Bisnis.com, JAKARTA – Pelonggaran kebijakan moneter melalui pemangkasan suku bunga di seluruh dunia belum mampu menekan perlambatan ekonomi, Bank Indonesia tempuh jalan relaksasi Giro Wajib Minimum (GWM).
Gubernur Bank Indonesia Perry Warjiyo mengatakan penurunan GWM ini sudah dalam pertimbangan untuk menjaga pertumbuhan ekonomi global yang melambat. Dia menyatakan Bank Indonesia melihat berlanjutnya ketegangan hubungan dagang telah berdampak pada ekonomi dunia tahun 2019 yang terus melambat.

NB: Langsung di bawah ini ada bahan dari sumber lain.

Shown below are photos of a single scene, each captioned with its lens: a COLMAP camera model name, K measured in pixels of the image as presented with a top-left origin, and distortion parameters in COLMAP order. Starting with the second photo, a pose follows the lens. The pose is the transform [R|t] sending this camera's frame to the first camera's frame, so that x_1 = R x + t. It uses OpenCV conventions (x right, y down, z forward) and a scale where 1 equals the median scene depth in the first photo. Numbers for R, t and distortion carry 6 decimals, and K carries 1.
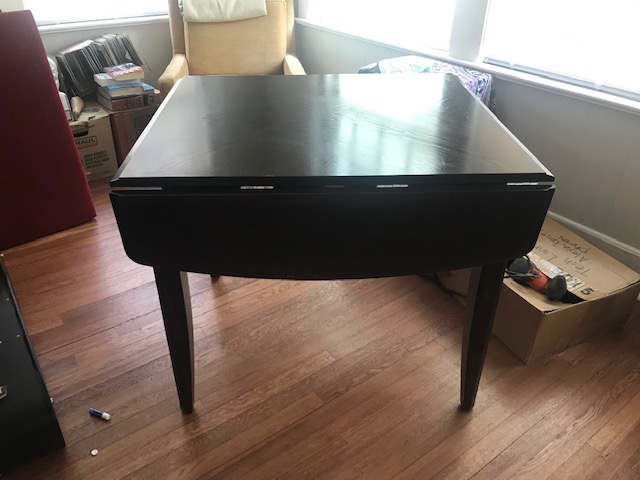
lens RADIAL K [[520.7, 0, 325.3], [0, 520.7, 237.4], [0, 0, 1]] dist [-0.022248, 0.036937]
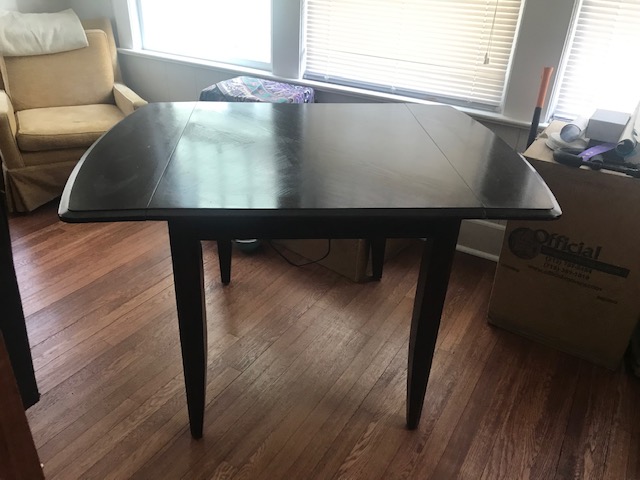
lens RADIAL K [[520.7, 0, 317.4], [0, 520.7, 241.9], [0, 0, 1]] dist [-0.022248, 0.036937]
pose [[0.928523, -0.164359, 0.332912, -0.126886], [0.174312, 0.984690, -0.000030, 0.041511], [-0.327810, 0.058058, 0.942958, -0.124078]]
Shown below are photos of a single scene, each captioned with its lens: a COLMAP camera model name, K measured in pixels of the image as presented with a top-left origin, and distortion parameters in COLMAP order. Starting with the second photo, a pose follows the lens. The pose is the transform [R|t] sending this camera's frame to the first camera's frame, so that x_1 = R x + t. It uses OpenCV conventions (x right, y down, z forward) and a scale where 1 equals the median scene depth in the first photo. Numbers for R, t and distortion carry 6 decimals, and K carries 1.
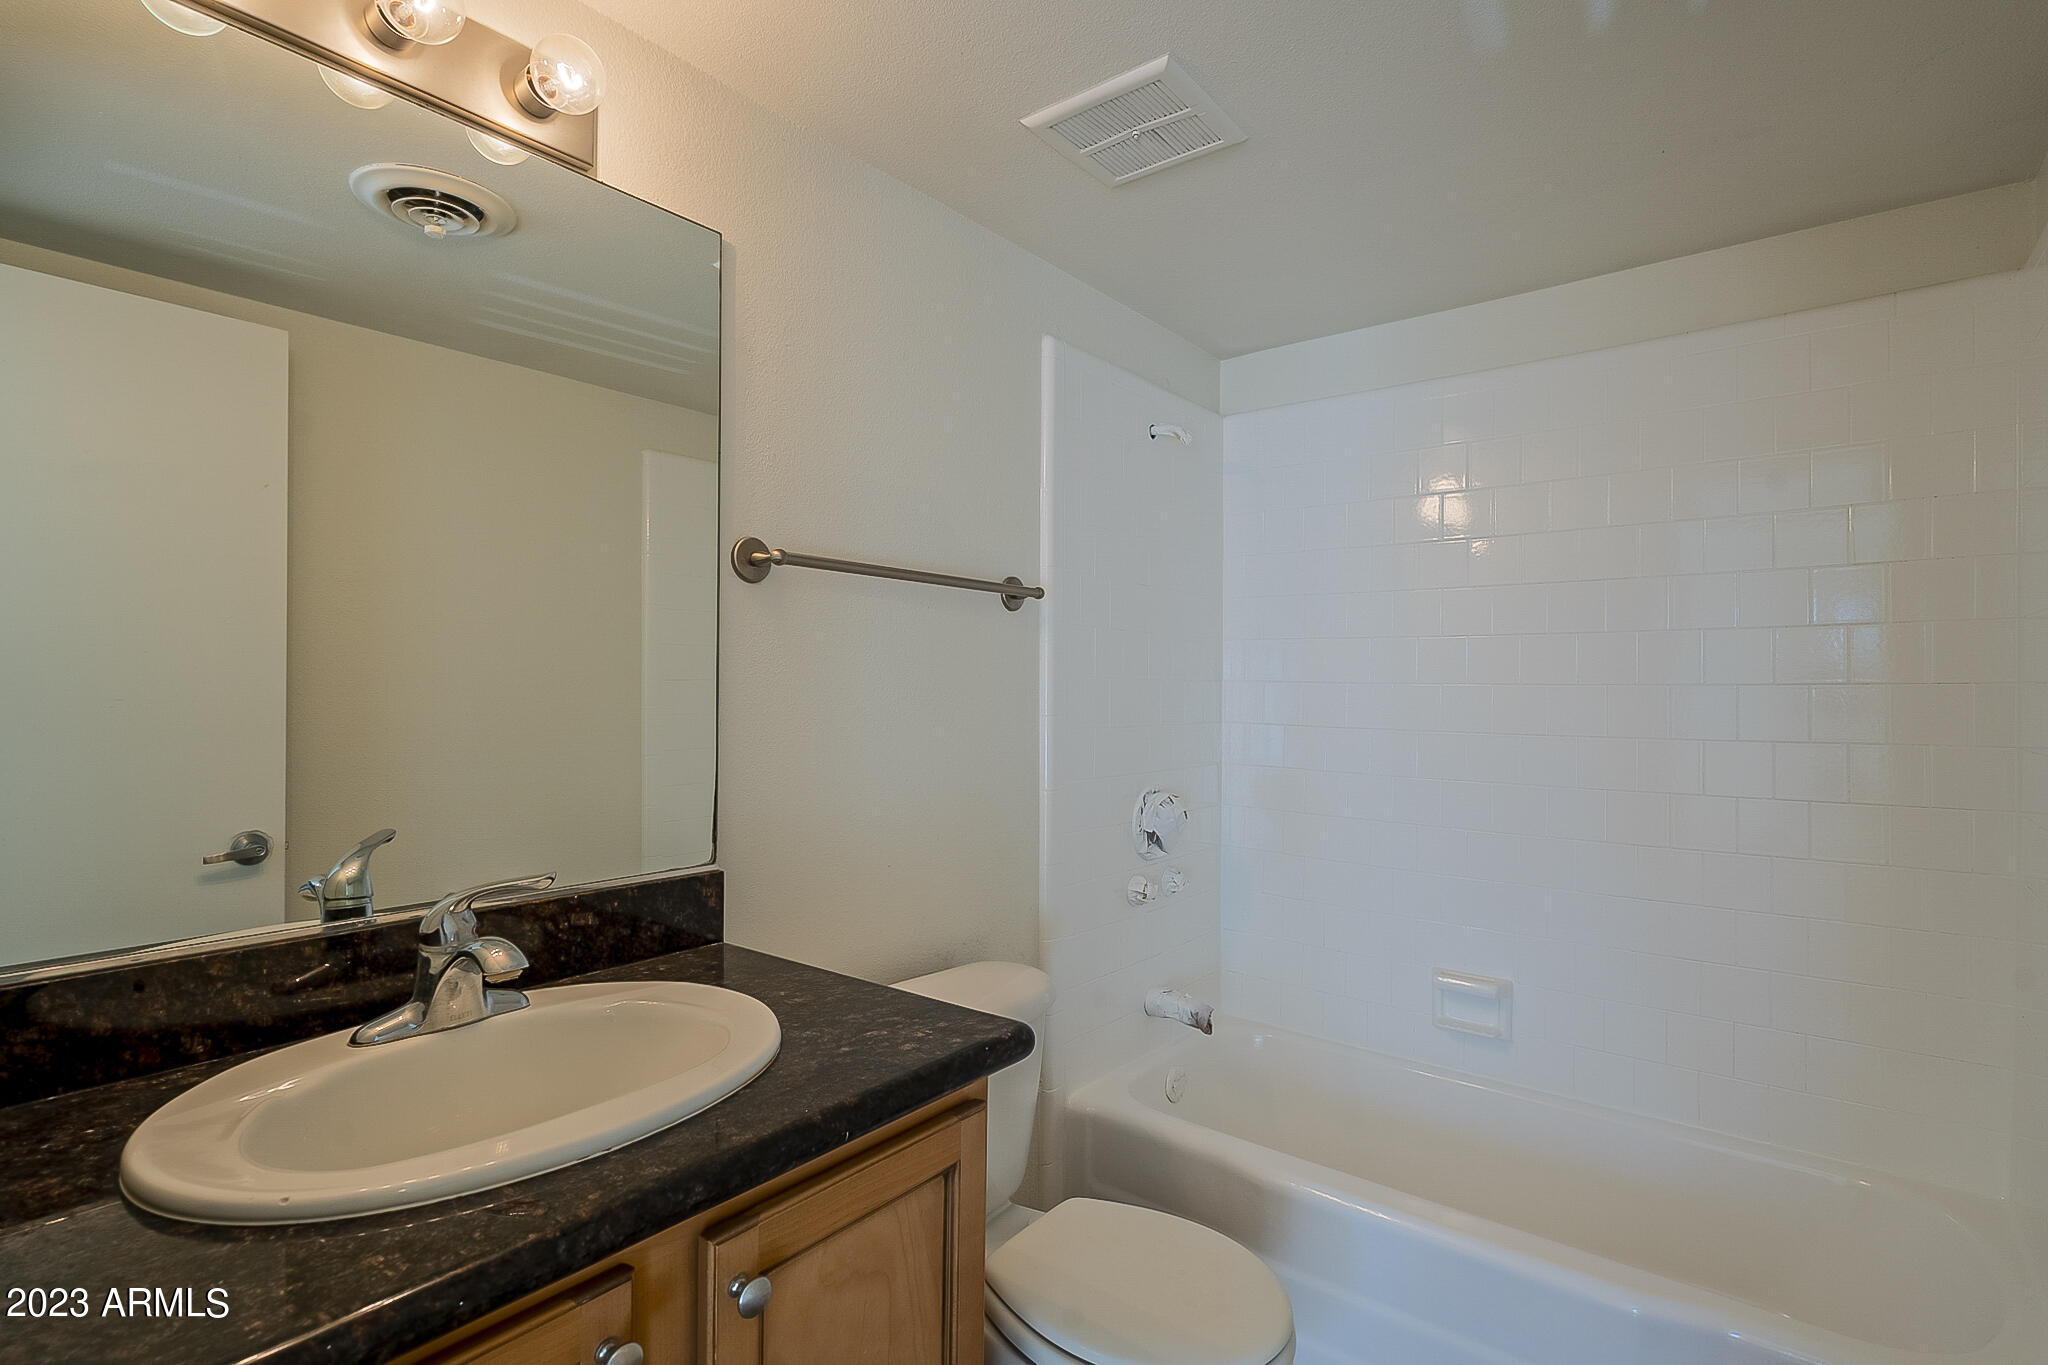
lens RADIAL K [[972.4, 0, 1021.7], [0, 972.4, 684.0], [0, 0, 1]] dist [-0.002879, 0.000759]
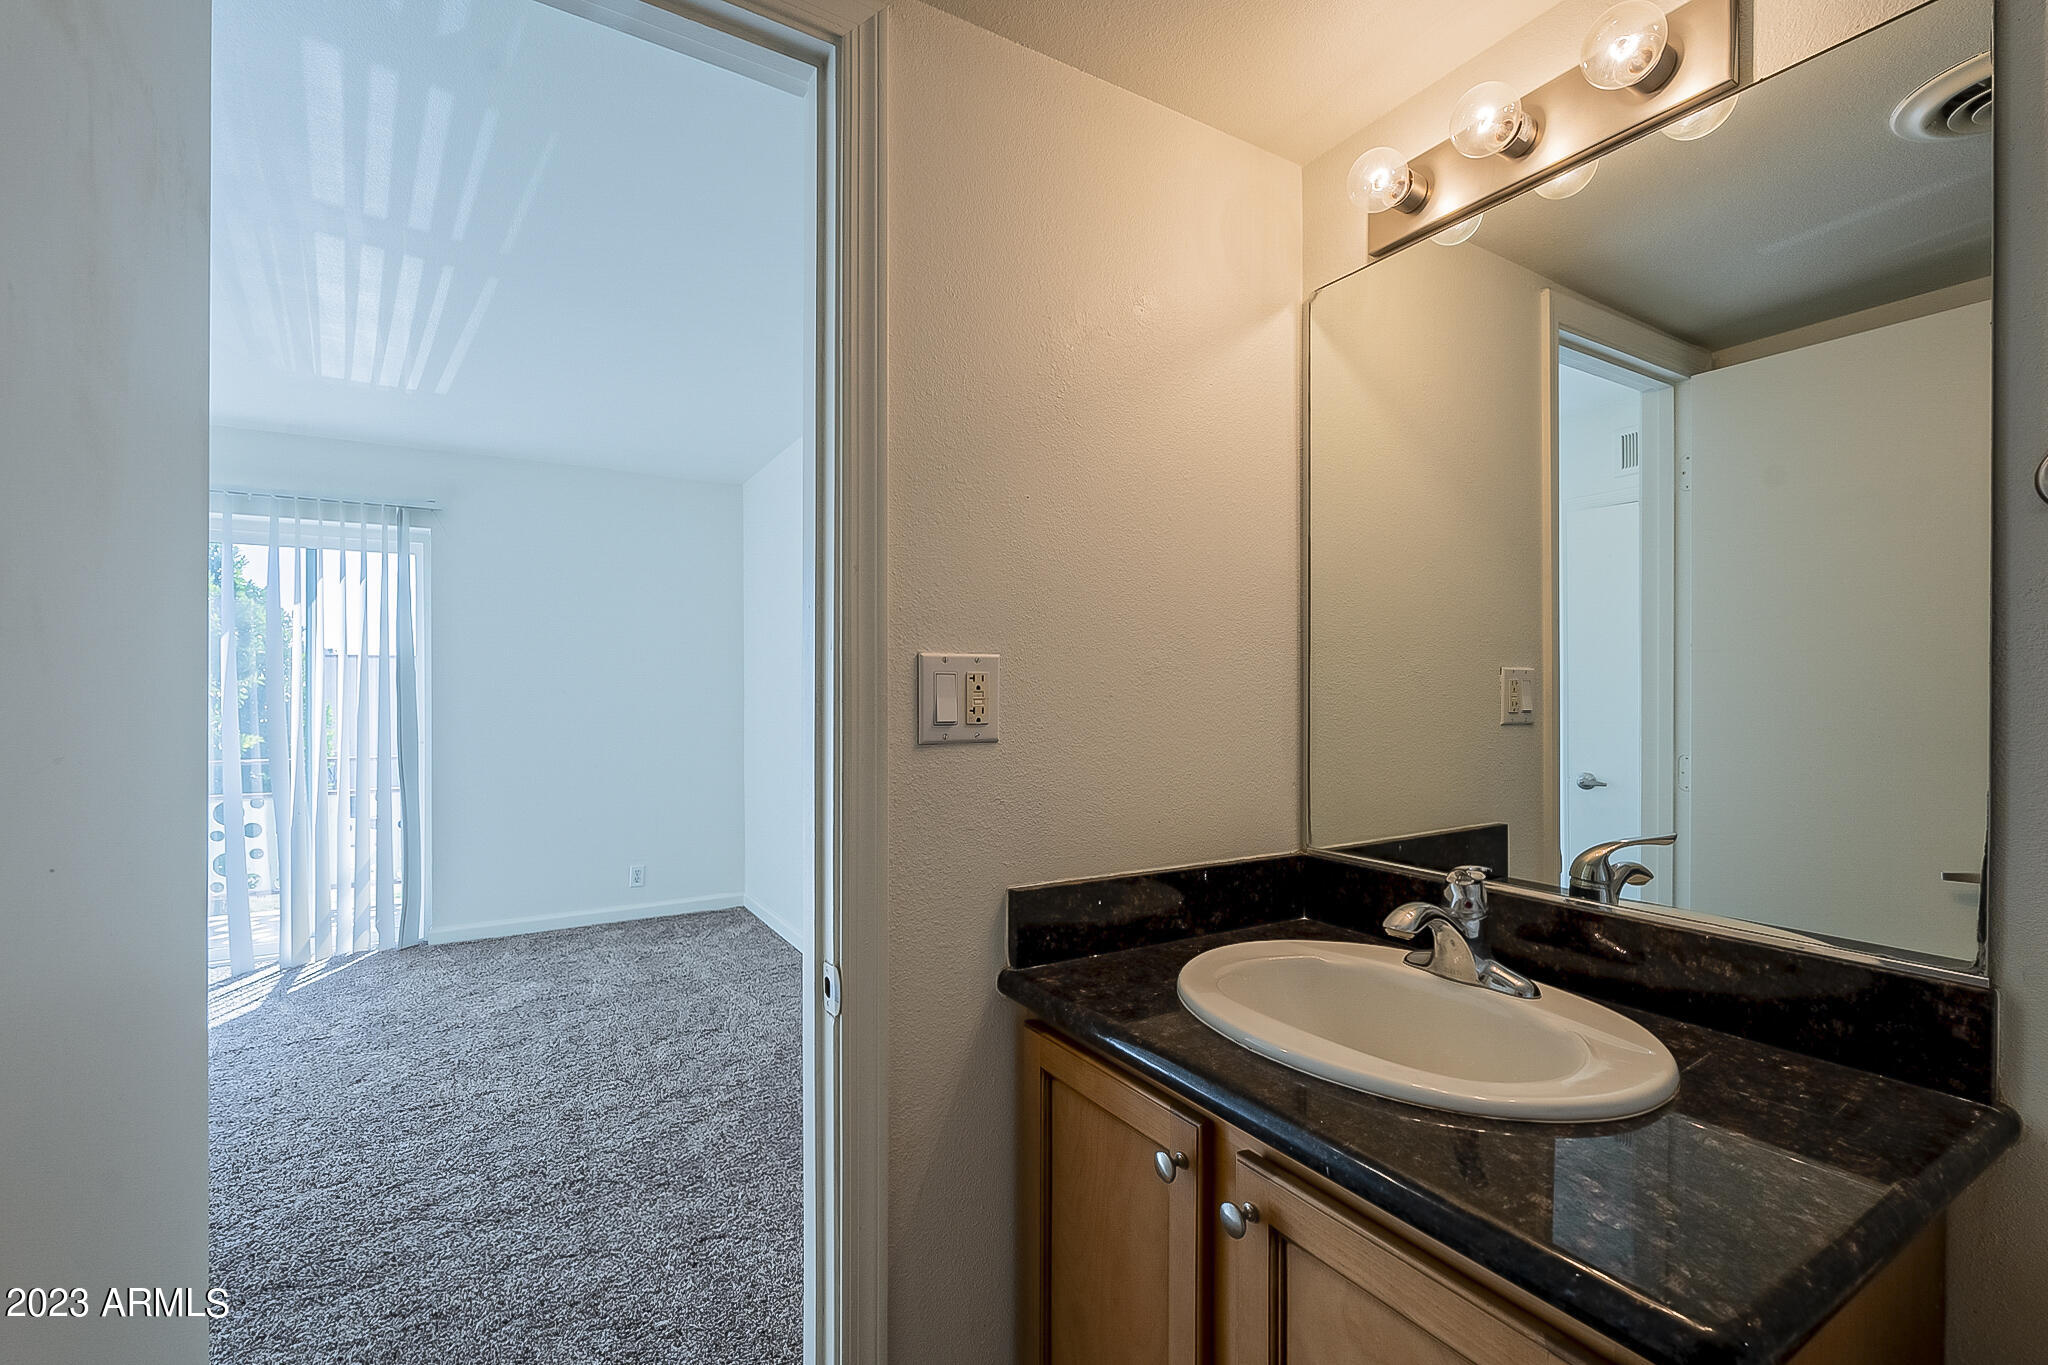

Perry memerinci, pertumbuhan ekonomi dunia turun 3,6% pada 2018 menjadi 3,0% pada 2019. Di Amerika Serikat, perang dagang telah menurunkan pertumbuhan ekonomi 2,9% pada 2018 menjadi 2,3% pada 2019.
“Antara lain dengan tertekannya ekspor yang kemudian berdampak pada permintaan domestik investasi non residensial dan konsumsi rumah tangga,” jelas Perry di kantor Bank Indonesia, Kamis (21/11/2019).
Perry menambahkan, tertekannya ekspor dan investasi berdampak ke pertumbuhan ekonomi China, dari 6,6% pada 2018 menjadi sekitar 6,2% pada 2019. Pertumbuhan ekonomi di Eropa, Jepang, India, juga mengalami tekanan.
“Pelonggaran kebijakan moneter berupa penurunan suku bunga dan ekspansi neraca bank sentral di berbagai negara belum mampu mencegah perlambatan ekonomi dunia,” kata Perry.
Sementara itu, pada pasar keuangan global, perkembangan terkini mengindikasikan ketidakpastian pasar keuangan global sedikit mereda sehingga aliran masuk modal asing ke negara berkembang terus berlanjut.
Oleh sebab itu, Rapat Dewan Gubernur (RDG) Bank Indonesia pada 20-21 November 2019 memutuskan untuk mempertahankan BI 7-Day Reverse Repo Rate (BI7DRR) sebesar 5,00%, suku bunga Deposit Facility sebesar 4,25%, dan suku bunga Lending Facility sebesar 5,75%.
“Kebijakan moneter tetap akomodatif dan konsisten dengan prakiraan inflasi yang terkendali dalam kisaran target, stabilitas eksternal yang terjaga, serta upaya untuk menjaga momentum pertumbuhan ekonomi domestik di tengah perekonomian global yang melambat,” sambung Perry.
Perry juga menyatakan bahwa Bank Indonesia memutuskan untuk menurunkan Giro Wajib Minimum (GWM) Rupiah untuk Bank Umum Konvensional dan Bank Umum Syariah atau Unit Usaha Syariah sebesar 50 bps sehingga masing-masing menjadi 5,5% dan 4,0%, dengan GWM Rerata masing-masing tetap sebesar 3,0%, dan berlaku efektif pada 2 Januari 2020.
Dia menjelaskan, kebijakan ini ditempuh guna menambah ketersediaan likuiditas perbankan dalam meningkatkan pembiayaan dan mendukung pertumbuhan ekonomi. Selain itu, strategi operasi moneter juga terus diperkuat untuk menjaga kecukupan likuiditas dan mendukung transmisi bauran kebijakan yang akomodatif
Ke depan, pertumbuhan ekonomi dunia berpotensi sedikit membaik, meskipun risiko ketegangan hubungan dagang AS-China dan kondisi geopolitik perlu terus dicermati karena dapat memengaruhi pertumbuhan ekonomi domestik dan arus masuk modal asing.